Indeed, a 2019 Harvard Business School study on the impact of private equity firm buyouts showed productivity increased at the companies they bought by 8 per cent on average after two years — “a striking impact given that targets tend to be mature firms in mature businesses.”
In 2011, Bill Ackman, the American hedge fund manager of Pershing Square Capital Management, began buying up stock of Canadian Pacific Railway Ltd. At the time, CP Rail’s stock was languishing at around $50 a share. Ackman pushed for a management shakeup and other changes: profits quickly climbed and by 2015 the stock was bumping up to almost $240.

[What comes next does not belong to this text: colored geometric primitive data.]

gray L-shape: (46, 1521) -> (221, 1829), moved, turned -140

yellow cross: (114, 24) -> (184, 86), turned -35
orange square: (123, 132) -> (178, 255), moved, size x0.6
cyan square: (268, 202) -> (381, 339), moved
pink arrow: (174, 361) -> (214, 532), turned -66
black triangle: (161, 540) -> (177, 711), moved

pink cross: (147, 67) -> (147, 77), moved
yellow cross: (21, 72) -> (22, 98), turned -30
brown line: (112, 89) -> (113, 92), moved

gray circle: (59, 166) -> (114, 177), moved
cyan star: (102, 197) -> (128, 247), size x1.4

Ackman sold his position in CP Rail in 2016 having made $2.6 billion in profits. “In that particular case they got rid of a pretty mediocre management and board and created a much more profitable company for the long-term,” Ambachtsheer said.
Canada Goose, the maker of parka jackets, was acquired by Bain Capital in 2013 when it was worth $250 million. Bain helped Canada Goose with an IPO when the Toronto-based company was worth more than $1.5 billion. Today, its stock market value is $3.6 billion.
So what will be the fate of Mountain Equipment Co-operative? Will it be one of the lucky companies that flourish after the buyout? Or will it be saddled with debt and stripped of its assets?
The American private equity firm that’s bought MEC has said little, although indicated it will keep 75 per cent of the company’s workforce and 17 of its 22 stores. Little is known about Kingswood, which was founded in 2013 but has only previously done four relatively small deals.
What observers agree on is that Kingswood is getting a valuable asset.
“(MEC’s) real estate alone is valued at about $140 million,” Harding said. “But really, the root concern from what I’m hearing from people out there is that this isn’t just your standard corporate acquisition — this is a forced sale of a co-operative and the member owners weren’t even offered the chance to participate.”